Inflammatory pathways involved in the cardiopulmonary continuum. Patients with chronic obstructive pulmonary disease have peripheral lung inflammation. These patients have also increased circulating cytokines, including interleukin (IL)- 1b, IL-6, IL-18, and TNFa, as well as acute-phase proteins, such as C-reactive protein and serum amyloid A (SAA). This low grade chronic inflammation may represent the link with the increased propensity to cardiovascular, metabolic, bone, neurological diseases as well as the peripheral muscle abnormalities typical of the syndrome (From Boschetto et al., 2012).

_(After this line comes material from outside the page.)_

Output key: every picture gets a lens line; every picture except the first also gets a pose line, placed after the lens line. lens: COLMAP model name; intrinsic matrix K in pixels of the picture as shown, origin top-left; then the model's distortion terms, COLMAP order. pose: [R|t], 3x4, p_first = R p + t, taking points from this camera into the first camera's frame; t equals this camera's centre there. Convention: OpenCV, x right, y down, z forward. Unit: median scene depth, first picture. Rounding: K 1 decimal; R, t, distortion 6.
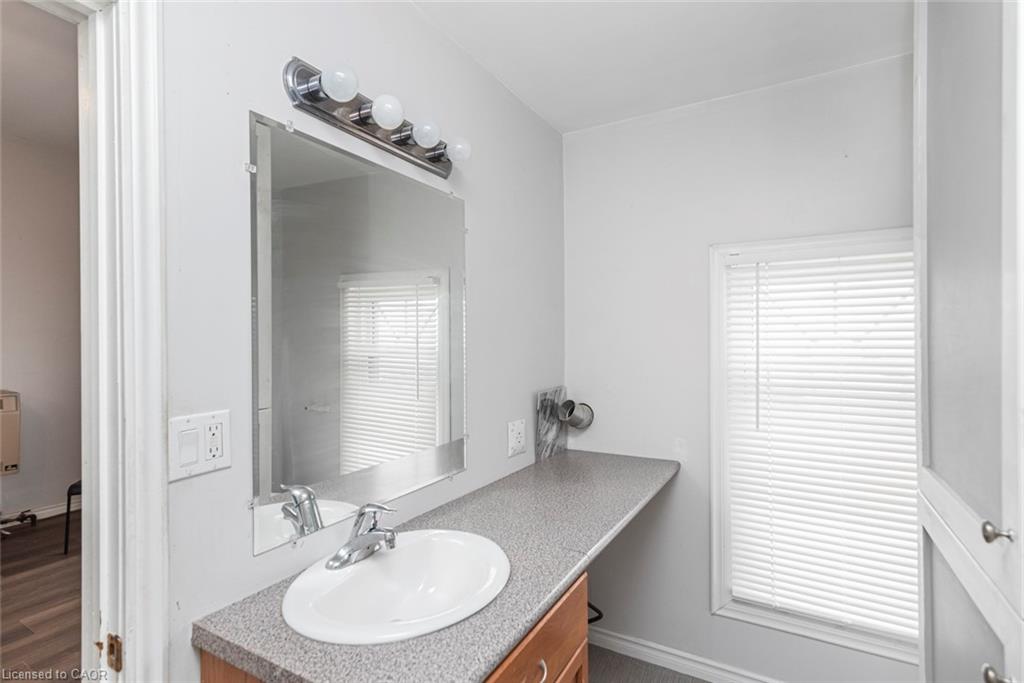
lens RADIAL K [[462.7, 0, 523.8], [0, 462.7, 335.1], [0, 0, 1]] dist [-0.000256, 0.000011]
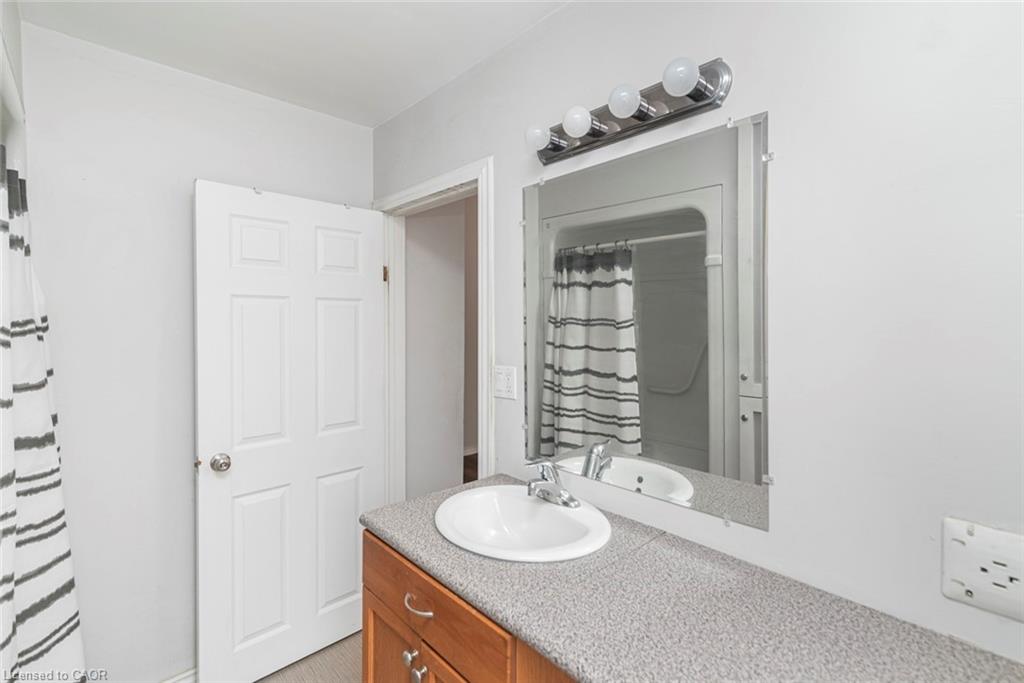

A challenge for the future will be to understand the role of genetic factors, their genotype–phenotype correlations, and clinical implications. The recent availability of techniques such as genome-wide association studies has increased identification of susceptibility genes for both COPD and cardiovascular disease phenotypes including hypertension, dyslipidaemia, and coronary artery disease. A functional link between susceptibility genes has been elucidated only for certain risk factors, such as the low-density lipoprotein receptor defects and other hyperlipidaemia disorders. While the association among the most annotated genes and risk factors is defined, heritability and phenotype are less clear: for COPD, several genes are associated with disease susceptibility (e.g. CHRA3–5 or FAM13A9), but the population attributable risk is limited (approximately below 15%) and no functional link clearly established. Notably, no potential common candidate gene for both COPD and cardiovascular disease phenotypes has yet been identified. The interplay between the two common multigenic diseases remains elusive. Thus far, our understanding of the interaction between cardiovascular and pulmonary disease derives from registries and subgroup analyses. No prospective study has addressed the specific role of pulmonary comorbidity in the treatment and outcomes of cardiovascular disease patients. Nevertheless, in large, retrospective analyses statins and/or angiotensin-converting enzyme inhibitors improve both cardiac and pulmonary outcomes in patients with COPD, with the largest benefits obtained by combining therapies. Cardiovascular medicine has an armamentarium of survival enhancing therapies. These need to be systematically tested in large randomized controlled trials in patients with COPD, with and without overt cardiovascular disease.